World Bank President Ajay Banga told Reuters NEXT in an interview Tuesday that the International Bank for Reconstruction and Development (IBRD), a member of the World Bank Group, will reduce its equity lending ratio by 1 percentage point to 18 percent to take on more risk and continue implementing reforms.

An independent report prepared for the Group of 20 leading economies outlining reforms demanded by World Bank shareholders, including the United States.
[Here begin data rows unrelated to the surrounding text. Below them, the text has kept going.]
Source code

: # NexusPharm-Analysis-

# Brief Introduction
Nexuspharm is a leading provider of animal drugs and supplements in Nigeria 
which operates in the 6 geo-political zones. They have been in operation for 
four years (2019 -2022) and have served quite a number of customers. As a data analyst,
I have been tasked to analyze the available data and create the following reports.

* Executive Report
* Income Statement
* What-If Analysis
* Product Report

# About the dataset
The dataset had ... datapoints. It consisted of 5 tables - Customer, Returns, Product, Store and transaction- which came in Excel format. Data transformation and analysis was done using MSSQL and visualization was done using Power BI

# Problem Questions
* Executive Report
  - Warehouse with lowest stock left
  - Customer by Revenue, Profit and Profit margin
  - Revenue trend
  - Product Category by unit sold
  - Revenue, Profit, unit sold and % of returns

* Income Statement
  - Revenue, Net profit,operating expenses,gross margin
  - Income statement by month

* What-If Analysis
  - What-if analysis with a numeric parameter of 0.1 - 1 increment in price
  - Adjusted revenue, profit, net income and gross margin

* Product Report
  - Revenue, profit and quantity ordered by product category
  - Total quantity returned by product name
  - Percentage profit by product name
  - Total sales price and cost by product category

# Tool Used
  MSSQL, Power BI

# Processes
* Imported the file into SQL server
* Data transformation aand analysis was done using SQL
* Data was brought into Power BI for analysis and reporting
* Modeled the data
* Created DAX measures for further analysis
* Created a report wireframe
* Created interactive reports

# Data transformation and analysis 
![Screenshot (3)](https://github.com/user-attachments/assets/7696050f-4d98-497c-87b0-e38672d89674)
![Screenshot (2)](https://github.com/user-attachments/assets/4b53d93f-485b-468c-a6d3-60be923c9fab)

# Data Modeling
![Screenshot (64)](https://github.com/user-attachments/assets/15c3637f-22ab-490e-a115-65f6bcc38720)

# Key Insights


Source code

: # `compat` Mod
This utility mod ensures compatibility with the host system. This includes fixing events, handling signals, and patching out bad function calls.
Banga said the new measures, combined with changes in the bank's pricing policies, meant the bank would increase lending capacity by a total of $150 billion over the next seven to 10 years through balance sheet adjustments.

It comes at a time of mounting global challenges, including the ongoing war in Ukraine, escalating violence in the Middle East, worsening climate disasters and high levels of government debt.

Banga said one of the biggest looming crises is that 1.2 billion people are expected to reach working age in the next 10 years, while the jobs gap will be close to 800 million.

Some experts estimate that developing countries and emerging markets will need at least $3 trillion a year to cope with future pandemics, climate change and other challenges.

Ibrd last adjusted its equity-lending ratio in 2023, from 20 per cent to 19 per cent.

Banga said the bank is also pushing to supplement more than $100 billion in aid to the International Development Association (IDA) to support the world's poorest countries. He said a target of $120 billion is realistic and "we're working on it."

The $120 billion in aid was proposed by some African and Caribbean leaders.